**** Information ****

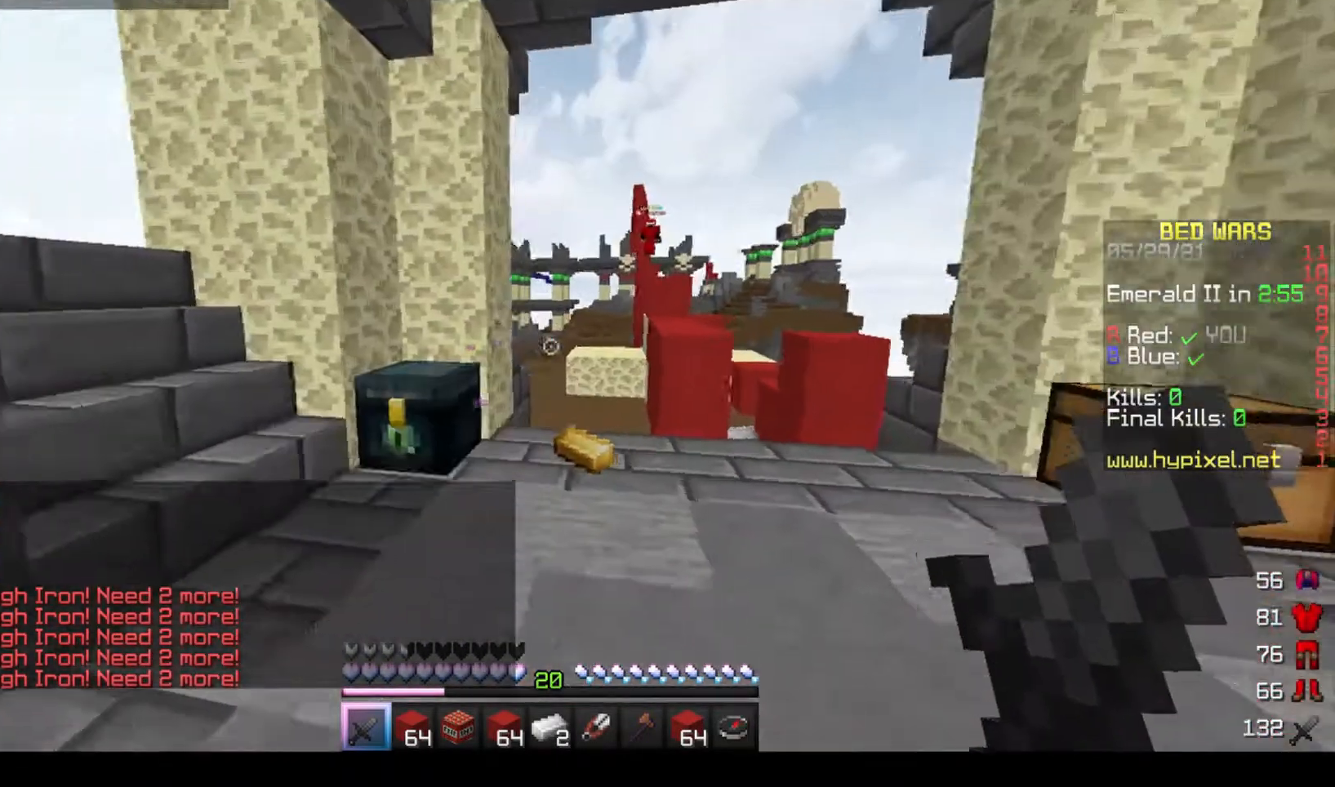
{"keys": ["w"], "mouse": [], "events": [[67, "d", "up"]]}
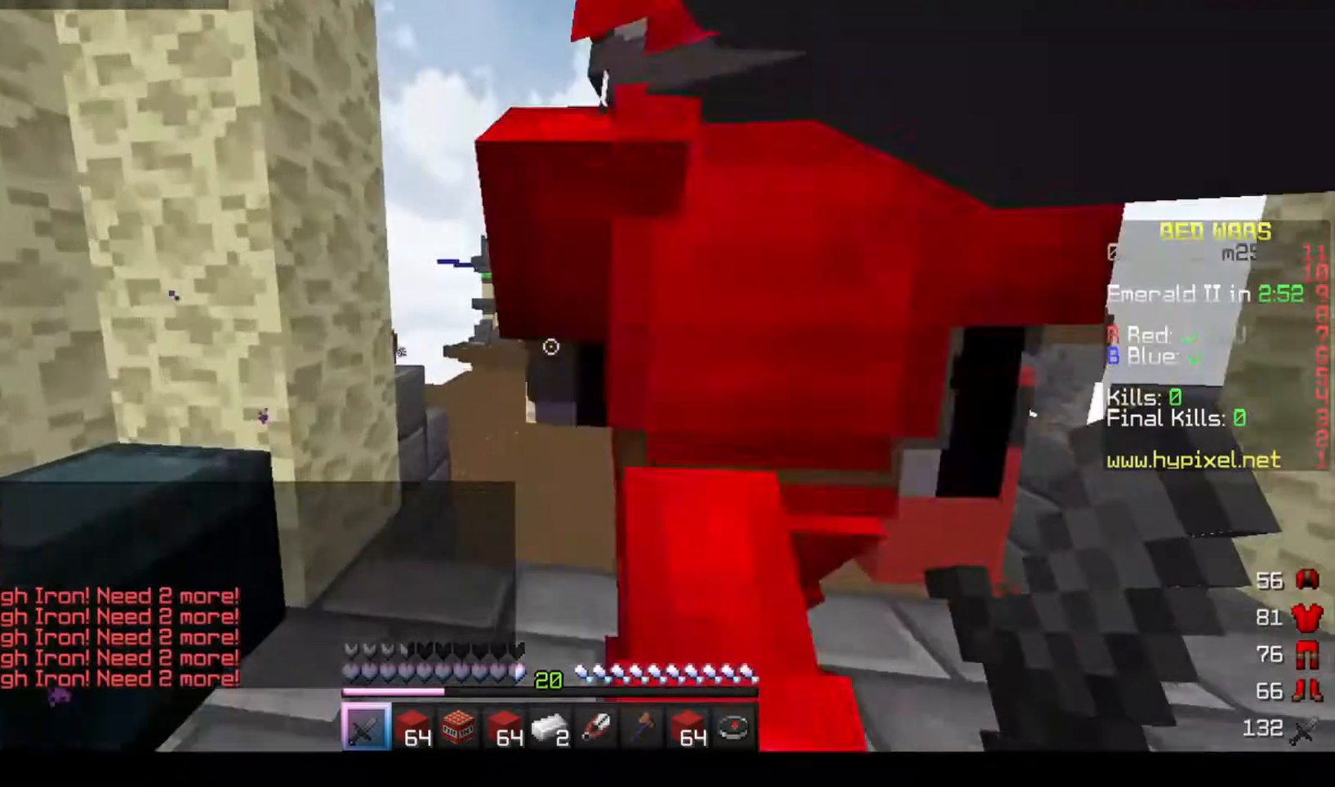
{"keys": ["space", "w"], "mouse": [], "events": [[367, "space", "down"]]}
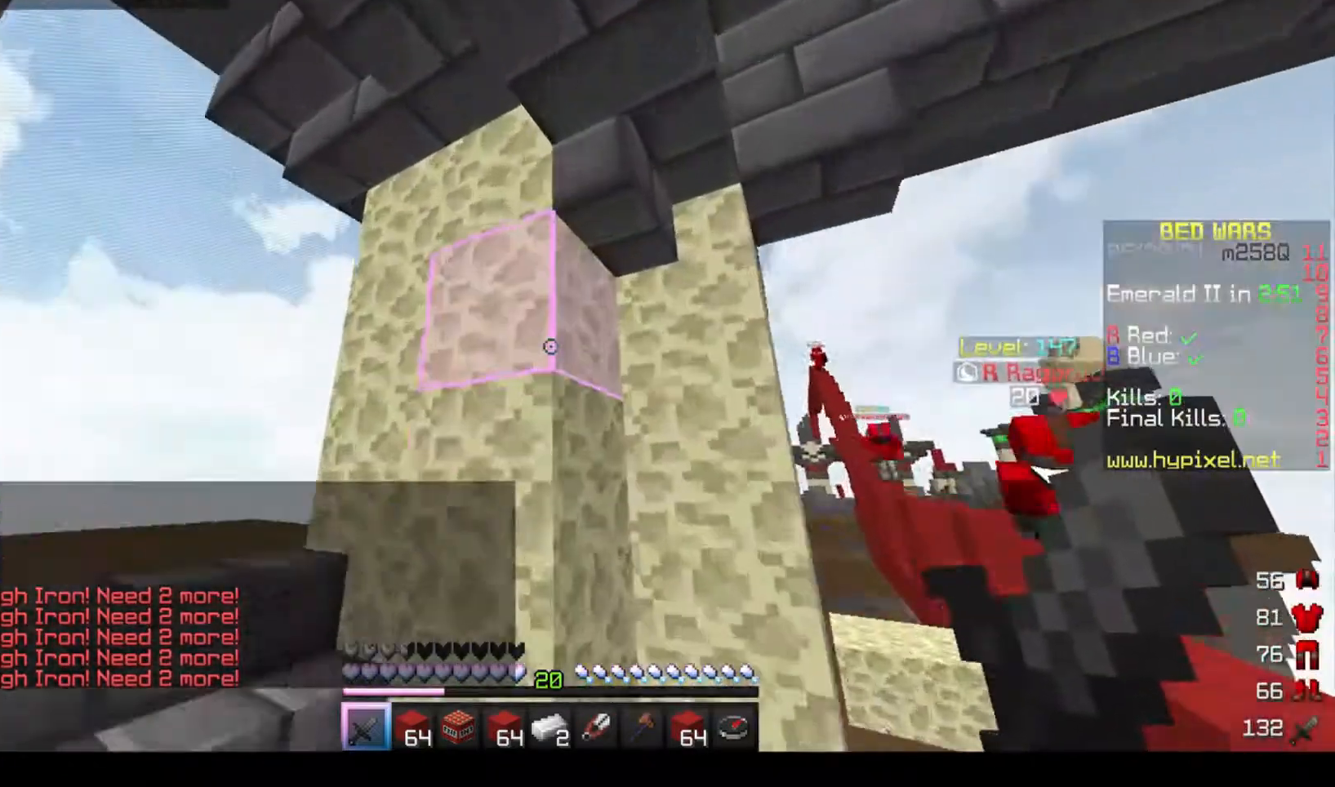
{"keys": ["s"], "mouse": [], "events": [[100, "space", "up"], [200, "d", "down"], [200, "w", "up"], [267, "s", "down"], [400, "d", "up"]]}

****
**** Information ****

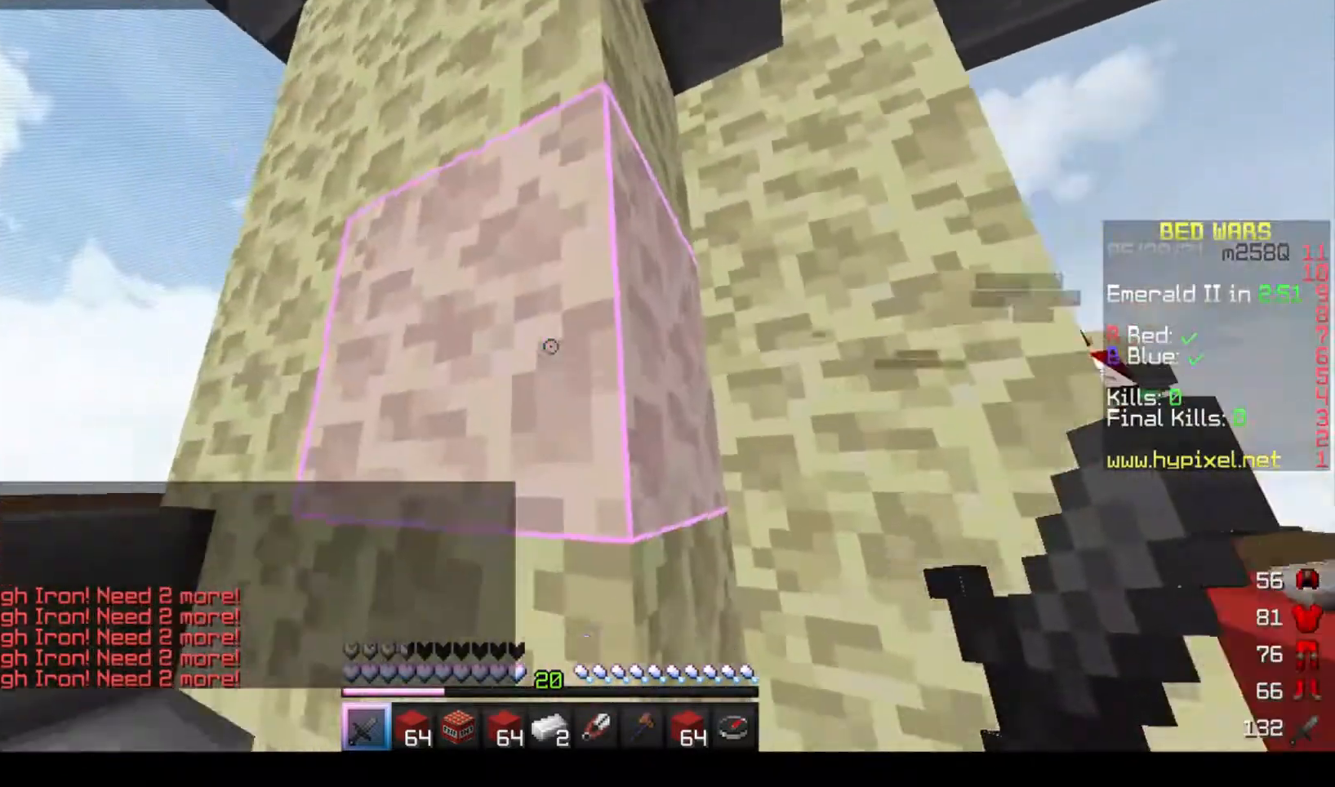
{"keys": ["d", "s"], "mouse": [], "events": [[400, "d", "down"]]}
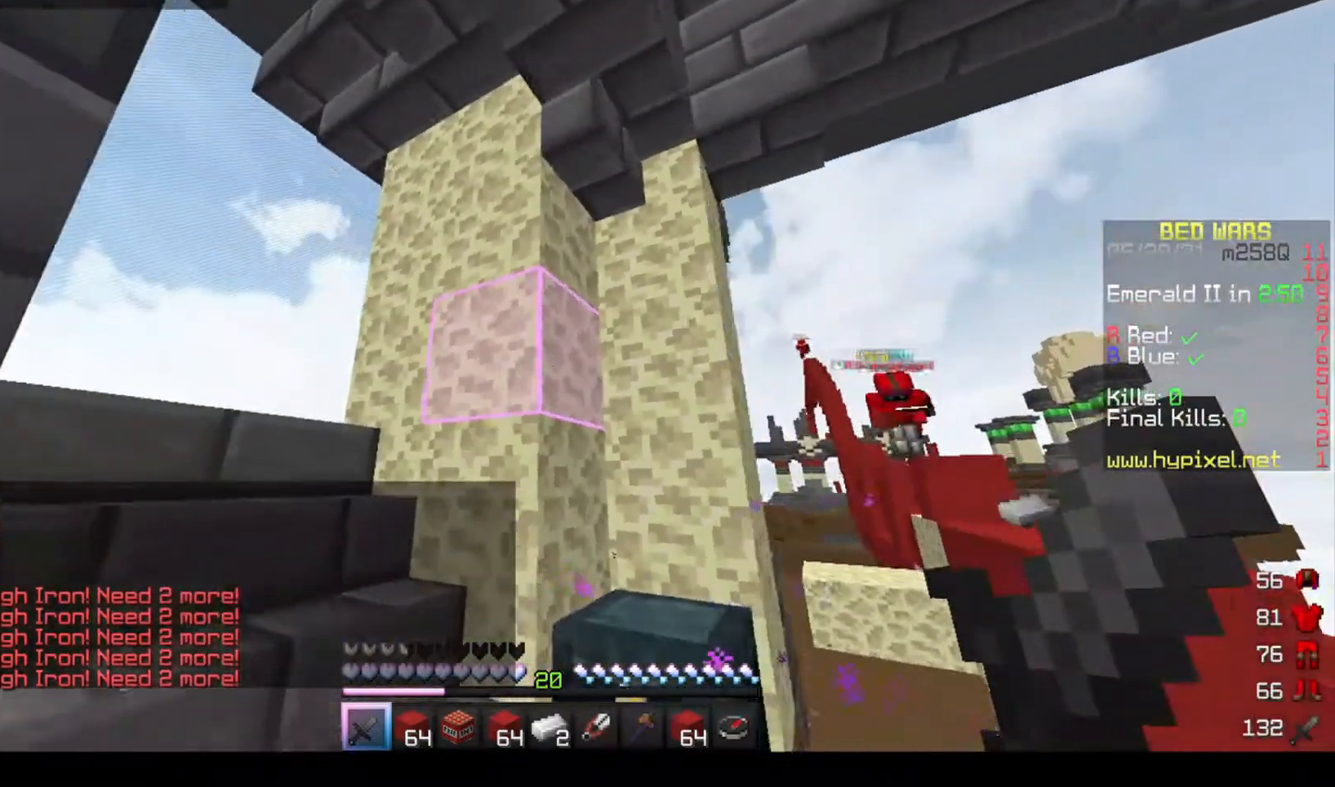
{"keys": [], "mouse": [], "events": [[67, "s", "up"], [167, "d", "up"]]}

****

■ Problem requirements ■
Every line in the data above that contains the word "space" should be copied.

■ Answer box ■
{"keys": ["space", "w"], "mouse": [], "events": [[367, "space", "down"]]}
{"keys": ["s"], "mouse": [], "events": [[100, "space", "up"], [200, "d", "down"], [200, "w", "up"], [267, "s", "down"], [400, "d", "up"]]}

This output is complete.